*Prompt*. Identify each line in the data below that contains the word "with", and copy those lines.

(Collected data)
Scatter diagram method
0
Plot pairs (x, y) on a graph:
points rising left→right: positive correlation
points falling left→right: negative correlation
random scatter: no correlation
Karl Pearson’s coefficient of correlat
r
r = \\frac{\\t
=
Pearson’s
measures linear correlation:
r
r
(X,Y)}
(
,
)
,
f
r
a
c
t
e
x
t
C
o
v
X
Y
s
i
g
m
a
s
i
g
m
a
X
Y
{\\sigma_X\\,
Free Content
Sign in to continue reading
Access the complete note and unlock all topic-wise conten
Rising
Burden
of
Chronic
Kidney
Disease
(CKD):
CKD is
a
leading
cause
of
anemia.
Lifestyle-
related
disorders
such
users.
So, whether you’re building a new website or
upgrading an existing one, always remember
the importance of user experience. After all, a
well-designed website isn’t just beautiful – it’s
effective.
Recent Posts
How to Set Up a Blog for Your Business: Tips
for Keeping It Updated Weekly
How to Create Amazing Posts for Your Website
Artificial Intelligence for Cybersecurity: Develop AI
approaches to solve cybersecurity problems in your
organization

...

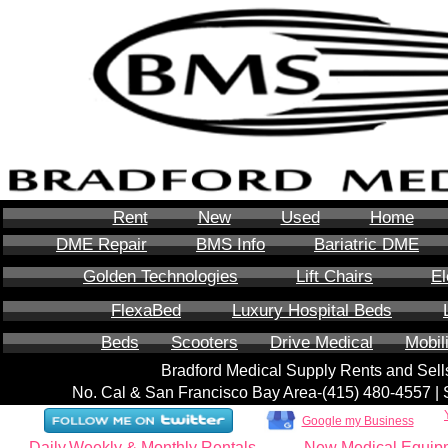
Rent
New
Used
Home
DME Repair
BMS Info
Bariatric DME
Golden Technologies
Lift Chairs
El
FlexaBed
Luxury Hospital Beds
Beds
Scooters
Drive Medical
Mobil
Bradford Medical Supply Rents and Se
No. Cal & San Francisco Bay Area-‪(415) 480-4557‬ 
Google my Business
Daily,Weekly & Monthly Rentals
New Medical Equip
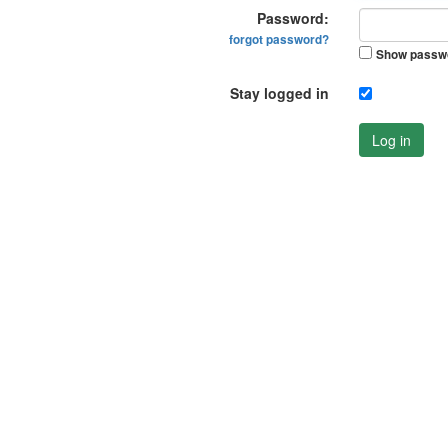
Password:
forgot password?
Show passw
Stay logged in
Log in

* * *

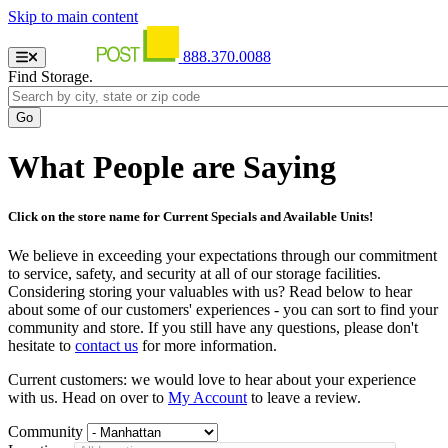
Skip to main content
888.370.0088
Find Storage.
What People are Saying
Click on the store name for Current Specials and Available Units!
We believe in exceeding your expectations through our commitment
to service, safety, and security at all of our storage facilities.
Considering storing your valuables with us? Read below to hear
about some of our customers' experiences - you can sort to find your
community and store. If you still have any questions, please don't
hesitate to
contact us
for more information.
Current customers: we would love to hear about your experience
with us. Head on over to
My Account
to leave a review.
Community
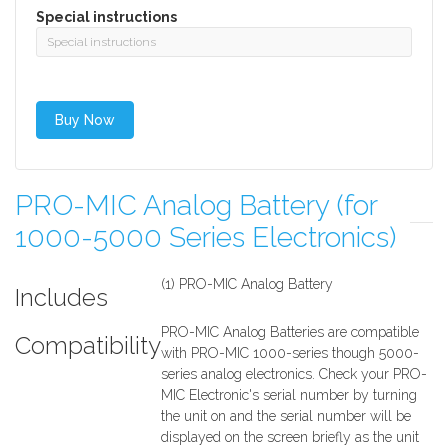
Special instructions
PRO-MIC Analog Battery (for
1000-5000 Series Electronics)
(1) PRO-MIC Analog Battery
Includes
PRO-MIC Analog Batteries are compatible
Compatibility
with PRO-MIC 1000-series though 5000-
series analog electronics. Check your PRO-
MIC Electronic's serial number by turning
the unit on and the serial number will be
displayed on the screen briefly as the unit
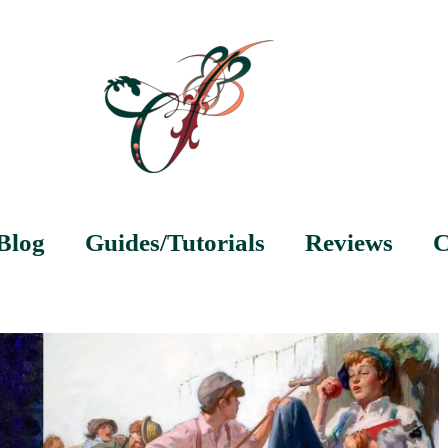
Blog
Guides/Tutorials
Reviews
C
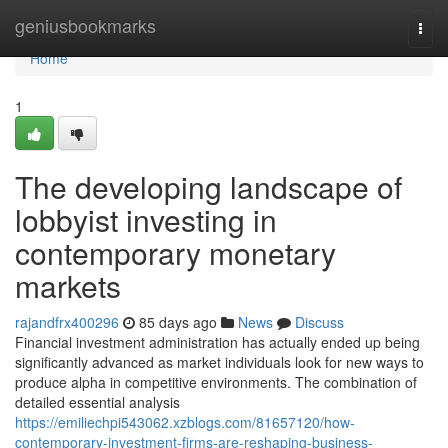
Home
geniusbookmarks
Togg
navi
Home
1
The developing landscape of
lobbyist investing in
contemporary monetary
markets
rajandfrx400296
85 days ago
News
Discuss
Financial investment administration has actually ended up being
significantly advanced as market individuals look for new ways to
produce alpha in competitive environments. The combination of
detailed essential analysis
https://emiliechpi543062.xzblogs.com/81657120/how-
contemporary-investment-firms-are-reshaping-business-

*Result of the exercise*.
Considering storing your valuables with us? Read below to hear
with us. Head on over to
with PRO-MIC 1000-series though 5000-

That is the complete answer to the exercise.